To check if people prefer one brand over another in different cities.
To find out if a coin is fair by counting heads and tails.
To test if customer choices depend on age groups.
To analyze if voting preferences differ by region.
Syntax
SciPy
from scipy.stats import chi2_contingency

chi2, p, dof, expected = chi2_contingency(observed_table)

observed_table is a 2D list or array with counts.

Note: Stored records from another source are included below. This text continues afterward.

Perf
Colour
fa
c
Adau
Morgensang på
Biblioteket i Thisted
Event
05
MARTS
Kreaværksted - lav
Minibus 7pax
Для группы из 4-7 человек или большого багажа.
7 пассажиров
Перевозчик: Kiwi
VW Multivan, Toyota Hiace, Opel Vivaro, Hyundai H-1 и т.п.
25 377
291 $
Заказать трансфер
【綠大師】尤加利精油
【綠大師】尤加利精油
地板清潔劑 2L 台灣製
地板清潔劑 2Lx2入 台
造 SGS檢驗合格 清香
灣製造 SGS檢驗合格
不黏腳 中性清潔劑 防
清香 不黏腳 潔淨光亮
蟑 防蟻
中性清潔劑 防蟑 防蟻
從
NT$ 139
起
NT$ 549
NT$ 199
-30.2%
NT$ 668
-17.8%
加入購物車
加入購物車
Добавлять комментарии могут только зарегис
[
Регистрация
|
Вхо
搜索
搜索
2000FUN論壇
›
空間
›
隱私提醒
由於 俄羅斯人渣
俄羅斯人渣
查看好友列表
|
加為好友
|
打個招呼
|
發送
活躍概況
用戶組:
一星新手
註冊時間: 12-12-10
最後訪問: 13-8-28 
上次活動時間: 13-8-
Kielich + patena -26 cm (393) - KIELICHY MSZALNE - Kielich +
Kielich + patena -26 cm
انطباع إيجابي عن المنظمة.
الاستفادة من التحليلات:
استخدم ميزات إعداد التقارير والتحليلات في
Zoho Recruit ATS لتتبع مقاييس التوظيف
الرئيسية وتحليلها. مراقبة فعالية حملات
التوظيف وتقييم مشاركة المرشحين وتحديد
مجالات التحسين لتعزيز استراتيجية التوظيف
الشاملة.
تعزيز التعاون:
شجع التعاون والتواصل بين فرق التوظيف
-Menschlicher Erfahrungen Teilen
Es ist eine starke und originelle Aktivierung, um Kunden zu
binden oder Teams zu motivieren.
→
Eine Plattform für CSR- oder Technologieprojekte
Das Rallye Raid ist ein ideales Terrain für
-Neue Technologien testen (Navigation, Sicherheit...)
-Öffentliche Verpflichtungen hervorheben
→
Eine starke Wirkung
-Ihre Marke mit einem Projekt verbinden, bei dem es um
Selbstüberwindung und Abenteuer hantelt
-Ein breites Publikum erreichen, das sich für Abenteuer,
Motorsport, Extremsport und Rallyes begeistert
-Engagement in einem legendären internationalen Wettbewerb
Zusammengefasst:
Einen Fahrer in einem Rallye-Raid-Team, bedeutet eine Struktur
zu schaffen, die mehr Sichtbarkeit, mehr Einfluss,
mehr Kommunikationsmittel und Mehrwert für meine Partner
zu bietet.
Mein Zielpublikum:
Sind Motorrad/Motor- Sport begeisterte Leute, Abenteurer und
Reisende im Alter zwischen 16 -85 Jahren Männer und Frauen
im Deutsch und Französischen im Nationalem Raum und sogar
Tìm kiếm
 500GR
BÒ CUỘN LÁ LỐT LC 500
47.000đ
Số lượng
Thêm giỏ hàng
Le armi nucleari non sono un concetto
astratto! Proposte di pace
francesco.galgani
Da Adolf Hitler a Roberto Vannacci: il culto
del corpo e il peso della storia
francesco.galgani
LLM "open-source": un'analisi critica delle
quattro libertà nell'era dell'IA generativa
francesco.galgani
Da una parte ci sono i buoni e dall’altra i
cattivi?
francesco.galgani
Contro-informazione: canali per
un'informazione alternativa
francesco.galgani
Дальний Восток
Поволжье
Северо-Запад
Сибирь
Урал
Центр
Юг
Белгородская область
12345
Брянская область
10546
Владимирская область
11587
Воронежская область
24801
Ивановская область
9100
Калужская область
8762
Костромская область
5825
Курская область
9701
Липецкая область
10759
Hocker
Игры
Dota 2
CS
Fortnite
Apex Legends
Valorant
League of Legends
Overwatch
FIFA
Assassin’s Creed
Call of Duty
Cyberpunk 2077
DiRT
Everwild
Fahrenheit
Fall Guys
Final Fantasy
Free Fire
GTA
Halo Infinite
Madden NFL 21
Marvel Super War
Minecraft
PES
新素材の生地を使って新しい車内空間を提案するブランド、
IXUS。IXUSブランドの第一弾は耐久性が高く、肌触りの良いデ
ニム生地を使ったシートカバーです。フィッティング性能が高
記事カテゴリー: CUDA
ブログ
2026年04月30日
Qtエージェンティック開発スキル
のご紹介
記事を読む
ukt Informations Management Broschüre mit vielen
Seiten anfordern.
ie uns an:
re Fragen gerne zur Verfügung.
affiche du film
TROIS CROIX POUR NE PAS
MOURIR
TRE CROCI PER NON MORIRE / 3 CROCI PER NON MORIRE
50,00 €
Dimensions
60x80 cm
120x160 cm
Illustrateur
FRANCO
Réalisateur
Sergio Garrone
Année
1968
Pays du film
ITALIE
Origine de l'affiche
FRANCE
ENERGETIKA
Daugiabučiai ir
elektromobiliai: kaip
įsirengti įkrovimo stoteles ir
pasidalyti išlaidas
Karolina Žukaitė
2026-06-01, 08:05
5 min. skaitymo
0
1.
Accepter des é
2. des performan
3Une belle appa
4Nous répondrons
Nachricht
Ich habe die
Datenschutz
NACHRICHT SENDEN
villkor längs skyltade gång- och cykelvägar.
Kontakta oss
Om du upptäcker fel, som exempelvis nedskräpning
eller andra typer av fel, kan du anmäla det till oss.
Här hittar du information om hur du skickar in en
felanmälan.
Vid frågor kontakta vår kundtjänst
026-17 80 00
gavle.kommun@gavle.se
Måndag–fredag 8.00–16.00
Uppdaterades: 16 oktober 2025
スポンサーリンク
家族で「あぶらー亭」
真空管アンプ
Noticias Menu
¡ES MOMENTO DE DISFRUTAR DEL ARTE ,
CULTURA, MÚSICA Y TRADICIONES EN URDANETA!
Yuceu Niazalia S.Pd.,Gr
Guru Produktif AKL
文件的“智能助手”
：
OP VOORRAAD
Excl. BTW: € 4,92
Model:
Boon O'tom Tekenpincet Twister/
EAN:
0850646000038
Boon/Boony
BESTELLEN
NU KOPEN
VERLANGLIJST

The function returns four values: chi-squared statistic, p-value, degrees of freedom, and expected counts.

Examples
Basic example with a 2x2 table of counts.
SciPy
from scipy.stats import chi2_contingency

observed = [[10, 20], [20, 40]]
chi2, p, dof, expected = chi2_contingency(observed)
print(f"Chi2: {chi2}, p-value: {p}")
Example with a 2x3 table to see how degrees of freedom change.
SciPy
from scipy.stats import chi2_contingency

observed = [[30, 10, 20], [20, 40, 10]]
chi2, p, dof, expected = chi2_contingency(observed)
print(f"Degrees of freedom: {dof}")
Sample Program

This program tests if preference depends on gender using a 2x2 table.

SciPy
from scipy.stats import chi2_contingency

# Data: Survey results of preference by gender
# Rows: Male, Female
# Columns: Like, Dislike
observed = [[30, 10], [20, 40]]

chi2, p, dof, expected = chi2_contingency(observed)

print(f"Chi-squared statistic: {chi2:.2f}")
print(f"p-value: {p:.4f}")
print(f"Degrees of freedom: {dof}")
print("Expected frequencies:")
for row in expected:
    print([round(x, 2) for x in row])
OutputSuccess
Important Notes

A small p-value (usually less than 0.05) means the two things are likely related.

The test needs counts, not percentages or averages.

Tables should have enough data; very small counts can make results unreliable.

Summary

The Chi-squared test checks if two categories are connected.

Use it with tables of counts to find relationships.

Look at the p-value to decide if the result is important.